**Task objective:** Any images in the records should be skipped; transcribe the rest exactly.

Extracted page text data:
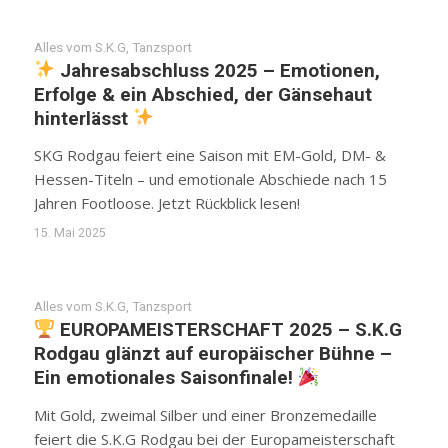
Alles vom S.K.G
,
Tanzsport
Jahresabschluss 2025 – Emotionen,
Erfolge & ein Abschied, der Gänsehaut
hinterlässt
SKG Rodgau feiert eine Saison mit EM-Gold, DM- &
Hessen-Titeln – und emotionale Abschiede nach 15
Jahren Footloose. Jetzt Rückblick lesen!
15. Mai 2025
Alles vom S.K.G
,
Tanzsport
EUROPAMEISTERSCHAFT 2025 – S.K.G
Rodgau glänzt auf europäischer Bühne –
Ein emotionales Saisonfinale!
Mit Gold, zweimal Silber und einer Bronzemedaille
feiert die S.K.G Rodgau bei der Europameisterschaft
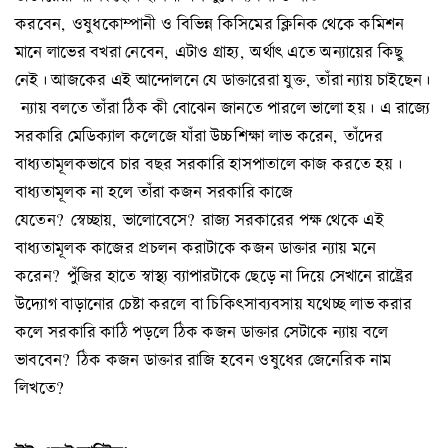
করবেন, ওষুধকোম্পানী ও বিভিন্ন কিসিমের ক্লিনিক থেকে কমিশন
মানে লাভের বখরা নেবেন, এটাও গ্রাহ্য, অর্থাৎ এতে অন্যায়ের কিছু
নেই। আজকের এই আন্দোলনে যে ডাক্তারেরা যুক্ত, তাঁরা ন্যায় চাইছেন।
ন্যায় বলতে তাঁরা ঠিক কী বোঝেন জানতে পারলে ভালো হয়। এ রাজ্যে
সরকারি মেডিক্যাল কলেজে যাঁরা উচ্চশিক্ষা লাভ করেন, তাঁদের
বাধ্যতামূলকভাবে চার বছর সরকারি হাসপাতালে কাজ করতে হয়।
বাধ্যতামূলক না হলে তাঁরা কজন সরকারি কাজে
যেতেন? স্বেচ্ছায়, ভালোবেসে? রাজ্য সরকারের পক্ষ থেকে এই
বাধ্যতামূলক কাজের প্রচলন করাটাকে কজন ডাক্তার ন্যায় মনে
করেন? পুঁজির হাতে স্বাস্থ্য ব্যাপারটাকে ছেড়ে না দিয়ে সেখানে রাষ্ট্রের
উদ্যোগ বাড়ানোর চেষ্টা করলে বা চিকিৎসাব্যবসায় যথেচ্ছ লাভ করার
কলে সরকারি কাঠি পড়লে ঠিক কজন ডাক্তার সেটাকে ন্যায় বলে
ভাববেন? ঠিক কজন ডাক্তার রাজি হবেন ওষুধের জেনেরিক নাম
লিখতে?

**Response to this task:**
Alles vom S.K.G
,
Tanzsport
Jahresabschluss 2025 – Emotionen,
Erfolge & ein Abschied, der Gänsehaut
hinterlässt
SKG Rodgau feiert eine Saison mit EM-Gold, DM- &
Hessen-Titeln – und emotionale Abschiede nach 15
Jahren Footloose. Jetzt Rückblick lesen!
15. Mai 2025
Alles vom S.K.G
,
Tanzsport
EUROPAMEISTERSCHAFT 2025 – S.K.G
Rodgau glänzt auf europäischer Bühne –
Ein emotionales Saisonfinale!
Mit Gold, zweimal Silber und einer Bronzemedaille
feiert die S.K.G Rodgau bei der Europameisterschaft
করবেন, ওষুধকোম্পানী ও বিভিন্ন কিসিমের ক্লিনিক থেকে কমিশন
মানে লাভের বখরা নেবেন, এটাও গ্রাহ্য, অর্থাৎ এতে অন্যায়ের কিছু
নেই। আজকের এই আন্দোলনে যে ডাক্তারেরা যুক্ত, তাঁরা ন্যায় চাইছেন।
ন্যায় বলতে তাঁরা ঠিক কী বোঝেন জানতে পারলে ভালো হয়। এ রাজ্যে
সরকারি মেডিক্যাল কলেজে যাঁরা উচ্চশিক্ষা লাভ করেন, তাঁদের
বাধ্যতামূলকভাবে চার বছর সরকারি হাসপাতালে কাজ করতে হয়।
বাধ্যতামূলক না হলে তাঁরা কজন সরকারি কাজে
যেতেন? স্বেচ্ছায়, ভালোবেসে? রাজ্য সরকারের পক্ষ থেকে এই
বাধ্যতামূলক কাজের প্রচলন করাটাকে কজন ডাক্তার ন্যায় মনে
করেন? পুঁজির হাতে স্বাস্থ্য ব্যাপারটাকে ছেড়ে না দিয়ে সেখানে রাষ্ট্রের
উদ্যোগ বাড়ানোর চেষ্টা করলে বা চিকিৎসাব্যবসায় যথেচ্ছ লাভ করার
কলে সরকারি কাঠি পড়লে ঠিক কজন ডাক্তার সেটাকে ন্যায় বলে
ভাববেন? ঠিক কজন ডাক্তার রাজি হবেন ওষুধের জেনেরিক নাম
লিখতে?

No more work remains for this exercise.